Record excerpts:
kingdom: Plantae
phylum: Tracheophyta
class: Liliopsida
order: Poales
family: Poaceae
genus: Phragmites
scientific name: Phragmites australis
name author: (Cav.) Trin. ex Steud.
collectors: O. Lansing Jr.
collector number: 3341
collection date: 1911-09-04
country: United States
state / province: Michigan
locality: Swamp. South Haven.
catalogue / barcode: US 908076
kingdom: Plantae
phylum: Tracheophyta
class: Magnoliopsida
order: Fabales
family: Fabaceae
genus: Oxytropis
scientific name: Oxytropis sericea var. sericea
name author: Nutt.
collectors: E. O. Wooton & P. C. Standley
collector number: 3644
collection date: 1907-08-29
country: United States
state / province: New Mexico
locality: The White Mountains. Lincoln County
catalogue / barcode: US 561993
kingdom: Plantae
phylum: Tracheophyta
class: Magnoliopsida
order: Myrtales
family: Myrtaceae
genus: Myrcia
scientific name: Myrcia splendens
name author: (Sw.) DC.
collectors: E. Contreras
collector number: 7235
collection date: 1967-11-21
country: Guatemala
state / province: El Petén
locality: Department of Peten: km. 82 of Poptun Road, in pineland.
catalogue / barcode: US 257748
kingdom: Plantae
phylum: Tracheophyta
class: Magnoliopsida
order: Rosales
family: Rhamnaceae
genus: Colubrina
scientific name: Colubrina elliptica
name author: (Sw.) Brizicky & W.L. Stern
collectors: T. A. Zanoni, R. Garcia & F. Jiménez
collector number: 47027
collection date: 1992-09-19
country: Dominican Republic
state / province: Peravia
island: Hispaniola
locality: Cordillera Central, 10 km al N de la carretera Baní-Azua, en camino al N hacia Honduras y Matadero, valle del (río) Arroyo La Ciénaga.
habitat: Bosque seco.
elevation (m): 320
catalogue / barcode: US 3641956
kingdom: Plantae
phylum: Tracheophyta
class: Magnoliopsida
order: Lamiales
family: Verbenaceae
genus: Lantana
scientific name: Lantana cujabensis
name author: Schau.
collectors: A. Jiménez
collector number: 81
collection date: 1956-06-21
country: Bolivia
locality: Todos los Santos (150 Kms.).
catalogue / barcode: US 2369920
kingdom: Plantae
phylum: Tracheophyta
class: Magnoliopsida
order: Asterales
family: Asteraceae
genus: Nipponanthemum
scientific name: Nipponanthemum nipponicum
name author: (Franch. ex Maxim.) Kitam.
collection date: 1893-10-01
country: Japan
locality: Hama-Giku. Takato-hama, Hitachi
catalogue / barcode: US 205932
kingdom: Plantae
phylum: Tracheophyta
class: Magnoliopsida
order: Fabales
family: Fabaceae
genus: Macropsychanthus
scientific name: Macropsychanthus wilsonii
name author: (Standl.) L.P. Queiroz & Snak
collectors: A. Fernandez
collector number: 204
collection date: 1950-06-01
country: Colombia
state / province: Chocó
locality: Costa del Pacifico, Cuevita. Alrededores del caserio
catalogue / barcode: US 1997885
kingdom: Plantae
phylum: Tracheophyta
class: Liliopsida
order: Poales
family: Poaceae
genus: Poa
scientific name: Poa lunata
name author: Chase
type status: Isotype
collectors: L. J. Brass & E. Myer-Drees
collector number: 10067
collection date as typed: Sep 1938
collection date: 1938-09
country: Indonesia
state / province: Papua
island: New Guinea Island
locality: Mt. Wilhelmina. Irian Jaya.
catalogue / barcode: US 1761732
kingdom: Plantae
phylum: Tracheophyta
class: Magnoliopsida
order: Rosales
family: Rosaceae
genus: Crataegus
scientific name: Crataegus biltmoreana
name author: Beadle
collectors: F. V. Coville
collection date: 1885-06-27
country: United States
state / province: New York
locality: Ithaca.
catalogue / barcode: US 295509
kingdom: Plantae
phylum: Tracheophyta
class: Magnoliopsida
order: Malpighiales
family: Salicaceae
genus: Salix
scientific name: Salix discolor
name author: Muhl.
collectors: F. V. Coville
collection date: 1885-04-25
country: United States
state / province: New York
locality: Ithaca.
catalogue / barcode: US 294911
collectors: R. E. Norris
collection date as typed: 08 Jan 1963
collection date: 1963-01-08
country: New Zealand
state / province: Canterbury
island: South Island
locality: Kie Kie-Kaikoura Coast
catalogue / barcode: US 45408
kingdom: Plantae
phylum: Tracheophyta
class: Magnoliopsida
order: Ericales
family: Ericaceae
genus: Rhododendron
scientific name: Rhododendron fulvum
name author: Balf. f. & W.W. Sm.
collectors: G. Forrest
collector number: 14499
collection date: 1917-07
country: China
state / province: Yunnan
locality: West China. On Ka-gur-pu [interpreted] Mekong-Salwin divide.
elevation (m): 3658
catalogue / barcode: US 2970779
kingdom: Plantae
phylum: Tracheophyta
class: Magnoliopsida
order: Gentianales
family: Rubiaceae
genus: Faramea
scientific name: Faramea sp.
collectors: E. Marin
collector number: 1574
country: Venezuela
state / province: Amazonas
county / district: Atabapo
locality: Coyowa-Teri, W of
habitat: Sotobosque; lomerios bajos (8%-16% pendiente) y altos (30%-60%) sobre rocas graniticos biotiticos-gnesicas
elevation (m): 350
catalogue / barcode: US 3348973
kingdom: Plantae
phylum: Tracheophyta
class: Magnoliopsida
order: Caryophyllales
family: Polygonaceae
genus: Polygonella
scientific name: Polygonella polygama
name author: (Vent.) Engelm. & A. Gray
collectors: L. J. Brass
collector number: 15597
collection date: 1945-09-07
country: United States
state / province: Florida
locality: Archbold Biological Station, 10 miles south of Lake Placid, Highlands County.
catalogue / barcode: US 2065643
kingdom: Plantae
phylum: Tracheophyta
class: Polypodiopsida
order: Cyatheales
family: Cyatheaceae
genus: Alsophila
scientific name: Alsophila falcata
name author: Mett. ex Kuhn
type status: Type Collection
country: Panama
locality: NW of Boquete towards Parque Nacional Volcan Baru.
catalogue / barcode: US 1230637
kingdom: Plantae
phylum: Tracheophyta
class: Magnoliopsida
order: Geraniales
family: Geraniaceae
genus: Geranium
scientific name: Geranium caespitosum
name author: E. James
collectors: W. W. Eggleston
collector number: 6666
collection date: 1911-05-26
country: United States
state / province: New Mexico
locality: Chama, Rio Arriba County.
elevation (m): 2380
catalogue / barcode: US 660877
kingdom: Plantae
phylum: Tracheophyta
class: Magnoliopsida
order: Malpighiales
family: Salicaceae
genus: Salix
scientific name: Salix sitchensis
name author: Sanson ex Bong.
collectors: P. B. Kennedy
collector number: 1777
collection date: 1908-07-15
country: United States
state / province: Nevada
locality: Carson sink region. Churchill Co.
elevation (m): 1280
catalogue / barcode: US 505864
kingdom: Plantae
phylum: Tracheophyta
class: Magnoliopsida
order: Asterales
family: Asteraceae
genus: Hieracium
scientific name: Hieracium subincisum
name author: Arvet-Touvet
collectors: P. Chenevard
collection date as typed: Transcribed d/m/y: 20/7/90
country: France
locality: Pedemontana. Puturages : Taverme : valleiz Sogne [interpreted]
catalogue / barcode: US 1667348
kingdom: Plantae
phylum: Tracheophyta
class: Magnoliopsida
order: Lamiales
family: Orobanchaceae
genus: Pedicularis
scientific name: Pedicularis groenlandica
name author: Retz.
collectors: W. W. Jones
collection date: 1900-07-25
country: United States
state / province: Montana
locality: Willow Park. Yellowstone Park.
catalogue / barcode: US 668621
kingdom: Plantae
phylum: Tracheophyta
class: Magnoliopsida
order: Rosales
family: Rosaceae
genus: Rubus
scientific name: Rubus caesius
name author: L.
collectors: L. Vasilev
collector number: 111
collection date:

Set problem: Set down every line of the records above, word for word and with nothing changed.

Exercise response:
kingdom: Plantae
phylum: Tracheophyta
class: Liliopsida
order: Poales
family: Poaceae
genus: Phragmites
scientific name: Phragmites australis
name author: (Cav.) Trin. ex Steud.
collectors: O. Lansing Jr.
collector number: 3341
collection date: 1911-09-04
country: United States
state / province: Michigan
locality: Swamp. South Haven.
catalogue / barcode: US 908076
kingdom: Plantae
phylum: Tracheophyta
class: Magnoliopsida
order: Fabales
family: Fabaceae
genus: Oxytropis
scientific name: Oxytropis sericea var. sericea
name author: Nutt.
collectors: E. O. Wooton & P. C. Standley
collector number: 3644
collection date: 1907-08-29
country: United States
state / province: New Mexico
locality: The White Mountains. Lincoln County
catalogue / barcode: US 561993
kingdom: Plantae
phylum: Tracheophyta
class: Magnoliopsida
order: Myrtales
family: Myrtaceae
genus: Myrcia
scientific name: Myrcia splendens
name author: (Sw.) DC.
collectors: E. Contreras
collector number: 7235
collection date: 1967-11-21
country: Guatemala
state / province: El Petén
locality: Department of Peten: km. 82 of Poptun Road, in pineland.
catalogue / barcode: US 257748
kingdom: Plantae
phylum: Tracheophyta
class: Magnoliopsida
order: Rosales
family: Rhamnaceae
genus: Colubrina
scientific name: Colubrina elliptica
name author: (Sw.) Brizicky & W.L. Stern
collectors: T. A. Zanoni, R. Garcia & F. Jiménez
collector number: 47027
collection date: 1992-09-19
country: Dominican Republic
state / province: Peravia
island: Hispaniola
locality: Cordillera Central, 10 km al N de la carretera Baní-Azua, en camino al N hacia Honduras y Matadero, valle del (río) Arroyo La Ciénaga.
habitat: Bosque seco.
elevation (m): 320
catalogue / barcode: US 3641956
kingdom: Plantae
phylum: Tracheophyta
class: Magnoliopsida
order: Lamiales
family: Verbenaceae
genus: Lantana
scientific name: Lantana cujabensis
name author: Schau.
collectors: A. Jiménez
collector number: 81
collection date: 1956-06-21
country: Bolivia
locality: Todos los Santos (150 Kms.).
catalogue / barcode: US 2369920
kingdom: Plantae
phylum: Tracheophyta
class: Magnoliopsida
order: Asterales
family: Asteraceae
genus: Nipponanthemum
scientific name: Nipponanthemum nipponicum
name author: (Franch. ex Maxim.) Kitam.
collection date: 1893-10-01
country: Japan
locality: Hama-Giku. Takato-hama, Hitachi
catalogue / barcode: US 205932
kingdom: Plantae
phylum: Tracheophyta
class: Magnoliopsida
order: Fabales
family: Fabaceae
genus: Macropsychanthus
scientific name: Macropsychanthus wilsonii
name author: (Standl.) L.P. Queiroz & Snak
collectors: A. Fernandez
collector number: 204
collection date: 1950-06-01
country: Colombia
state / province: Chocó
locality: Costa del Pacifico, Cuevita. Alrededores del caserio
catalogue / barcode: US 1997885
kingdom: Plantae
phylum: Tracheophyta
class: Liliopsida
order: Poales
family: Poaceae
genus: Poa
scientific name: Poa lunata
name author: Chase
type status: Isotype
collectors: L. J. Brass & E. Myer-Drees
collector number: 10067
collection date as typed: Sep 1938
collection date: 1938-09
country: Indonesia
state / province: Papua
island: New Guinea Island
locality: Mt. Wilhelmina. Irian Jaya.
catalogue / barcode: US 1761732
kingdom: Plantae
phylum: Tracheophyta
class: Magnoliopsida
order: Rosales
family: Rosaceae
genus: Crataegus
scientific name: Crataegus biltmoreana
name author: Beadle
collectors: F. V. Coville
collection date: 1885-06-27
country: United States
state / province: New York
locality: Ithaca.
catalogue / barcode: US 295509
kingdom: Plantae
phylum: Tracheophyta
class: Magnoliopsida
order: Malpighiales
family: Salicaceae
genus: Salix
scientific name: Salix discolor
name author: Muhl.
collectors: F. V. Coville
collection date: 1885-04-25
country: United States
state / province: New York
locality: Ithaca.
catalogue / barcode: US 294911
collectors: R. E. Norris
collection date as typed: 08 Jan 1963
collection date: 1963-01-08
country: New Zealand
state / province: Canterbury
island: South Island
locality: Kie Kie-Kaikoura Coast
catalogue / barcode: US 45408
kingdom: Plantae
phylum: Tracheophyta
class: Magnoliopsida
order: Ericales
family: Ericaceae
genus: Rhododendron
scientific name: Rhododendron fulvum
name author: Balf. f. & W.W. Sm.
collectors: G. Forrest
collector number: 14499
collection date: 1917-07
country: China
state / province: Yunnan
locality: West China. On Ka-gur-pu [interpreted] Mekong-Salwin divide.
elevation (m): 3658
catalogue / barcode: US 2970779
kingdom: Plantae
phylum: Tracheophyta
class: Magnoliopsida
order: Gentianales
family: Rubiaceae
genus: Faramea
scientific name: Faramea sp.
collectors: E. Marin
collector number: 1574
country: Venezuela
state / province: Amazonas
county / district: Atabapo
locality: Coyowa-Teri, W of
habitat: Sotobosque; lomerios bajos (8%-16% pendiente) y altos (30%-60%) sobre rocas graniticos biotiticos-gnesicas
elevation (m): 350
catalogue / barcode: US 3348973
kingdom: Plantae
phylum: Tracheophyta
class: Magnoliopsida
order: Caryophyllales
family: Polygonaceae
genus: Polygonella
scientific name: Polygonella polygama
name author: (Vent.) Engelm. & A. Gray
collectors: L. J. Brass
collector number: 15597
collection date: 1945-09-07
country: United States
state / province: Florida
locality: Archbold Biological Station, 10 miles south of Lake Placid, Highlands County.
catalogue / barcode: US 2065643
kingdom: Plantae
phylum: Tracheophyta
class: Polypodiopsida
order: Cyatheales
family: Cyatheaceae
genus: Alsophila
scientific name: Alsophila falcata
name author: Mett. ex Kuhn
type status: Type Collection
country: Panama
locality: NW of Boquete towards Parque Nacional Volcan Baru.
catalogue / barcode: US 1230637
kingdom: Plantae
phylum: Tracheophyta
class: Magnoliopsida
order: Geraniales
family: Geraniaceae
genus: Geranium
scientific name: Geranium caespitosum
name author: E. James
collectors: W. W. Eggleston
collector number: 6666
collection date: 1911-05-26
country: United States
state / province: New Mexico
locality: Chama, Rio Arriba County.
elevation (m): 2380
catalogue / barcode: US 660877
kingdom: Plantae
phylum: Tracheophyta
class: Magnoliopsida
order: Malpighiales
family: Salicaceae
genus: Salix
scientific name: Salix sitchensis
name author: Sanson ex Bong.
collectors: P. B. Kennedy
collector number: 1777
collection date: 1908-07-15
country: United States
state / province: Nevada
locality: Carson sink region. Churchill Co.
elevation (m): 1280
catalogue / barcode: US 505864
kingdom: Plantae
phylum: Tracheophyta
class: Magnoliopsida
order: Asterales
family: Asteraceae
genus: Hieracium
scientific name: Hieracium subincisum
name author: Arvet-Touvet
collectors: P. Chenevard
collection date as typed: Transcribed d/m/y: 20/7/90
country: France
locality: Pedemontana. Puturages : Taverme : valleiz Sogne [interpreted]
catalogue / barcode: US 1667348
kingdom: Plantae
phylum: Tracheophyta
class: Magnoliopsida
order: Lamiales
family: Orobanchaceae
genus: Pedicularis
scientific name: Pedicularis groenlandica
name author: Retz.
collectors: W. W. Jones
collection date: 1900-07-25
country: United States
state / province: Montana
locality: Willow Park. Yellowstone Park.
catalogue / barcode: US 668621
kingdom: Plantae
phylum: Tracheophyta
class: Magnoliopsida
order: Rosales
family: Rosaceae
genus: Rubus
scientific name: Rubus caesius
name author: L.
collectors: L. Vasilev
collector number: 111
collection date:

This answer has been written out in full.